Фрагмент страницы:
============================================================
Перед развязкой

 

Вот мы и снова с нашими двумя крейсерами в Мессине. Получим ли мы на этот раз уголь быстрее? Наш '"союзник" так своеобразно себя повел три дня назад, что надежды остается мало. А что будут делать англичане и французы? Они, безусловно, скоро пронюхают, что "Гебен" и "Бреслау" здесь. И они уж очень сглупят, если не используют эту возможность подкараулить нас со своим флотом у обоих выходов из пролива.

Фатально, что мы из-за угля должны оставаться в этой дыре. Несмотря на серьезность положения, настроение все же хорошее. Будет странно, если мы отсюда не выйдем. Только бы пришел уголь! Все уже давно готово для погрузки, но угля мы не получаем. Уже прошел полдень. Палящие лучи полуденного солнца танцуют и сверкают на портовой воде. Корпус корабля источает невыносимый жар. Наступает вторая половина дня, угля не видно. То, что на борту говорится об итальянцах, весьма нелестно для них.

Тем временем, по мере возможности, мы пытаемся помочь себе сами. В порту стоит много немецких судов, предупрежденных нашей радиостанцией и призванных сюда. Поскольку они не могут выйти без того, чтобы быть захваченными врагом, они должны передать нам свой уголь, пока не придет итальянский. Один за другим они швартуются к "Гебену".
============================================================
Сохранённые записи данных
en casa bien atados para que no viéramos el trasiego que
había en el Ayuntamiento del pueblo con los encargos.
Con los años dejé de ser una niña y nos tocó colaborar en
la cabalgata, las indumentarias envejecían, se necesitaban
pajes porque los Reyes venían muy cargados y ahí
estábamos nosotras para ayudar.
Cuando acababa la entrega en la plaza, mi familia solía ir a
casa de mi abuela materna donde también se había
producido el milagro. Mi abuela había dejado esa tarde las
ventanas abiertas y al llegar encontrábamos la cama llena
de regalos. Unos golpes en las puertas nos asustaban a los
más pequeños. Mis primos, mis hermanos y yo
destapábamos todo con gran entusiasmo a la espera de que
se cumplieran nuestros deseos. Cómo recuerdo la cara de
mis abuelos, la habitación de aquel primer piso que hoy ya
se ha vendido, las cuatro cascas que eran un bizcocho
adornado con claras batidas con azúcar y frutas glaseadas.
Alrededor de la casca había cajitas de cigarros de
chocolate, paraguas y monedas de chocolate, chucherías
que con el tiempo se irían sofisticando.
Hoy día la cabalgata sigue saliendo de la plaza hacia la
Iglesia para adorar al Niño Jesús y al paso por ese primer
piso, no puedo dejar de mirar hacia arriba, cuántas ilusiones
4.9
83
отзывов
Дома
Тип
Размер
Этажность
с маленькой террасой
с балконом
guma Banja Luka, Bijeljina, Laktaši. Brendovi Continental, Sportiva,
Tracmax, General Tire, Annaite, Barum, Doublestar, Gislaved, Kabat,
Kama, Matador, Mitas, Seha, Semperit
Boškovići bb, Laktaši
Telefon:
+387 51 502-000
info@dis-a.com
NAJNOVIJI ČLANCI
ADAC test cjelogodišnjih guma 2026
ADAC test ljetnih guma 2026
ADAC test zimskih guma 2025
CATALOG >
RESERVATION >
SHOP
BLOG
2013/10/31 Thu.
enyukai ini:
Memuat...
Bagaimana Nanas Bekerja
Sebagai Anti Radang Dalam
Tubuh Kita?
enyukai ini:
============================================================
Что нужно сделать:
a - Оформите в виде нумерованного списка строки записей от самого их начала до строки с "ventanas abiertas y" включительно, пропустив пустые.
b - Подхватите текст о немецких крейсерах в Мессине и продолжите его с того места, где он обрывается.
Записи никак не связаны с текстом.

Готовые ответы:
a -
1. en casa bien atados para que no viéramos el trasiego que
2. había en el Ayuntamiento del pueblo con los encargos.
3. Con los años dejé de ser una niña y nos tocó colaborar en
4. la cabalgata, las indumentarias envejecían, se necesitaban
5. pajes porque los Reyes venían muy cargados y ahí
6. estábamos nosotras para ayudar.
7. Cuando acababa la entrega en la plaza, mi familia solía ir a
8. casa de mi abuela materna donde también se había
9. producido el milagro. Mi abuela había dejado esa tarde las
10. ventanas abiertas y al llegar encontrábamos la cama llena

b -
Конечно, погрузка угля при таких обстоятельствах сопряжена со всеми мыслимыми сложностями и будет очень утомительной для команды. Пароходы хорошо приспособлены для принятия угля, но не для его передачи. Но что еще остается? С большими усилиями из бункеров пароходов уголь поднимается наверх, чтобы оттуда попасть в угольные ямы "Гебена" — с помощью топора и пилы надо разобрать настилы палуб у пароходов, повалить леера для того, чтобы легче добраться до угля. Вдвойне страдает от напряженной работы еще утомленная после нервной гонки с английскими крейсерами команда. Вместо так необходимого отдыха — новые усилия. Но они добровольно пошли на это. В связи со значением нашего задания исчезает все остальное.

Сменяя один другого, проходят к борту пароходы. Непрерывно перемещается уголь в прямо-таки ненасытные бункера, но его количества долгое время всё ещё недостаточно.

Наконец к вечеру прибывают первые итальянские баржи с углем. Мы долго требовали переговоров с портовым и военным ведомством, прежде чем вообще удалось вызвать "союзников". Как говорится, Италия временно хочет сохранить нейтралитет. Также путем искусных переговоров было решено, что мы можем забрать уголь с английского парохода "Бристоль". Славный капитан действительно нам его дал, несмотря на то, что война уже началась. В то время как с одного борта неутомимо шла за1рузка угля, с другого отшвартовался наш старый друг, пароход "Генерал", Перегружаются некоторые непригодные и ненужные вещи, обнаруженные за последние дни. Затем "Генерал" тоже сгружает нам уголь. Чем больше мы получаем, тем лучше, тем больше наша свобода передвижения — ведь путь наш долог!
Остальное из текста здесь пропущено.